EXCERPT TO READ ->

○ ○ ○ ○ ○ ○ ○

1809 Scrutator Identity

RGA - p. 268
23 “Scrutator,” 1809, 229. This “Scrutator” is perhaps John Loveday Jr, who wrote articles against Gibbon in the Gentleman’s Magazine 1778, one of which appeared under the name “Scrutator”; see McCloy 1933, 76. ...

BCEME - p. 289
40 ‘Scrutator’ 1809, 229. ‘Scrutator’ may have been John Loveday Jr, who wrote articles against Gibbon in the Gentleman’s Magazine 1778, one of which appeared under this pseudonym; see McCloy 1933, 76.

The Watchman, or Theological inspector [afterw.] The Christian watchman (1809)
p. 225-237 quote on p. 229

The 1778-1779 letters contra Gibbon were by the father:

LOVEDAY, JOHN (1711–1789), philologist and antiquary,

Loveday wrote many papers under various pseudonyms in the ‘Gentleman's Magazine.’ His ‘Observations upon Shrines,’ a paper read before the Society of Antiquaries on 12 Dec. 1754, was printed in ‘Archæologia,’ i. 23–6, without receiving his final correction. His annotations on the margin of his copy of Wood's ‘Athenæ Oxonienses’ were used by Dr. Bliss in his edition of that work (Preface, p. 14).

○ ○ ○ ○ ○ ○ ○

WORK ORDER 1 -> List every person's surname mentioned in the note on Scrutator's identity, each name once.

○ ○ ○ ○ ○ ○ ○

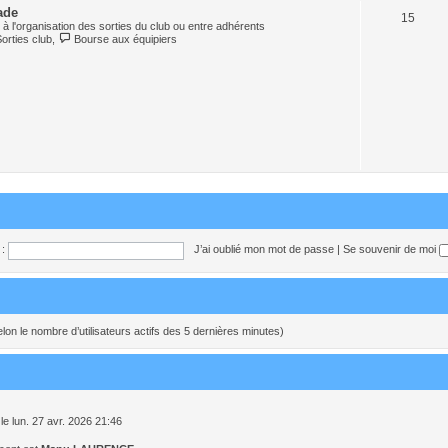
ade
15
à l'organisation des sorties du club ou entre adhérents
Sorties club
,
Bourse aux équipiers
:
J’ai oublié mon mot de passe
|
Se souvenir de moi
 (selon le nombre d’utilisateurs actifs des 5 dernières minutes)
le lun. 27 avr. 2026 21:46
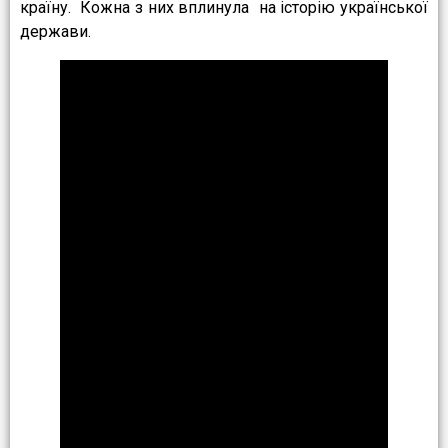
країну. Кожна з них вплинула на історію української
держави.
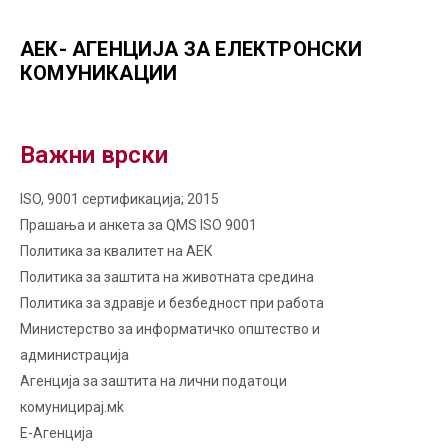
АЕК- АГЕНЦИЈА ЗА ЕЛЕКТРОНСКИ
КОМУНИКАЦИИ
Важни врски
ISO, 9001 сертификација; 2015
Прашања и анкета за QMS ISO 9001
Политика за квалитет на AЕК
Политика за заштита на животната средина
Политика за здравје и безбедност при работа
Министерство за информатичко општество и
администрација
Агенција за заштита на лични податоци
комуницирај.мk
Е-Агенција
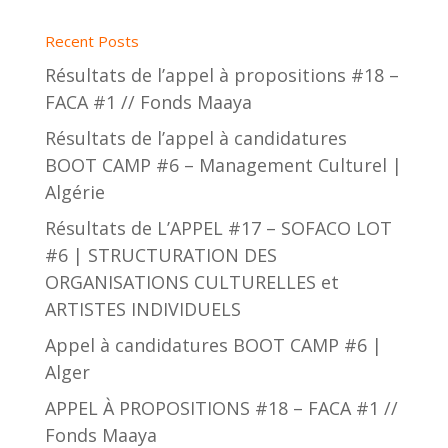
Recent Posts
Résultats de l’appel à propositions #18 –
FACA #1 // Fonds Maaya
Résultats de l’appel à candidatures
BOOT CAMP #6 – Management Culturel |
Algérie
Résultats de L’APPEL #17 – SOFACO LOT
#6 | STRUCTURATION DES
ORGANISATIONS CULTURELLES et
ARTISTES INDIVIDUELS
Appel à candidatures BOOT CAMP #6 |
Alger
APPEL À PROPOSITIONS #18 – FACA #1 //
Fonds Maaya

○ ○ ○ ○ ○ ○ ○

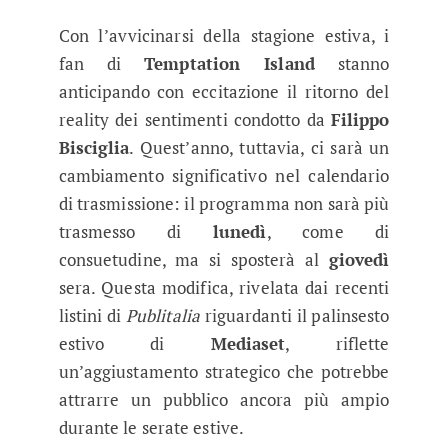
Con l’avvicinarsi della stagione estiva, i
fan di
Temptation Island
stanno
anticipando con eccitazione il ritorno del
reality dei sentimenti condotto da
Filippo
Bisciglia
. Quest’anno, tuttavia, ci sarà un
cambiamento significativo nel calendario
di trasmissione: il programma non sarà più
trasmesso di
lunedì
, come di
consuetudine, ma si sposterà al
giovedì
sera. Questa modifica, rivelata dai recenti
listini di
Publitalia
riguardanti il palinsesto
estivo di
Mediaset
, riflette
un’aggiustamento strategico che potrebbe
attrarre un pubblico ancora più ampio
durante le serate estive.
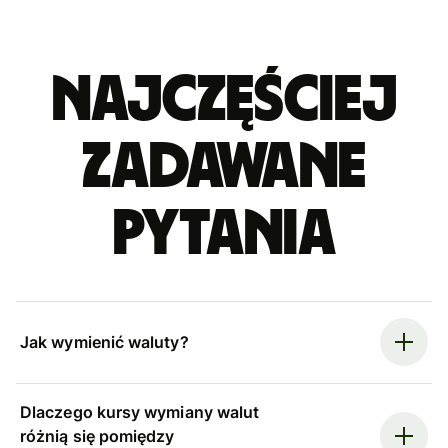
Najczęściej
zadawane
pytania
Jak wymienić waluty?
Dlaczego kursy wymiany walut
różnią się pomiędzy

○ ○ ○ ○ ○ ○ ○

WORK ORDER 2 -> Please output the records from the line with "АЕК- АГЕНЦИЈА ЗА ЕЛЕКТРОНСКИ" to the line with "администрација" as a Markdown table with the columns n and Line, leaving out any blank lines.

REPLY 1 -> Loveday, Gibbon, McCloy, Wood, Bliss

REPLY 2 ->
| n | Line |
|---|---|
| 1 | АЕК- АГЕНЦИЈА ЗА ЕЛЕКТРОНСКИ |
| 2 | КОМУНИКАЦИИ |
| 3 | Важни врски |
| 4 | ISO, 9001 сертификација; 2015 |
| 5 | Прашања и анкета за QMS ISO 9001 |
| 6 | Политика за квалитет на AЕК |
| 7 | Политика за заштита на животната средина |
| 8 | Политика за здравје и безбедност при работа |
| 9 | Министерство за информатичко општество и |
| 10 | администрација |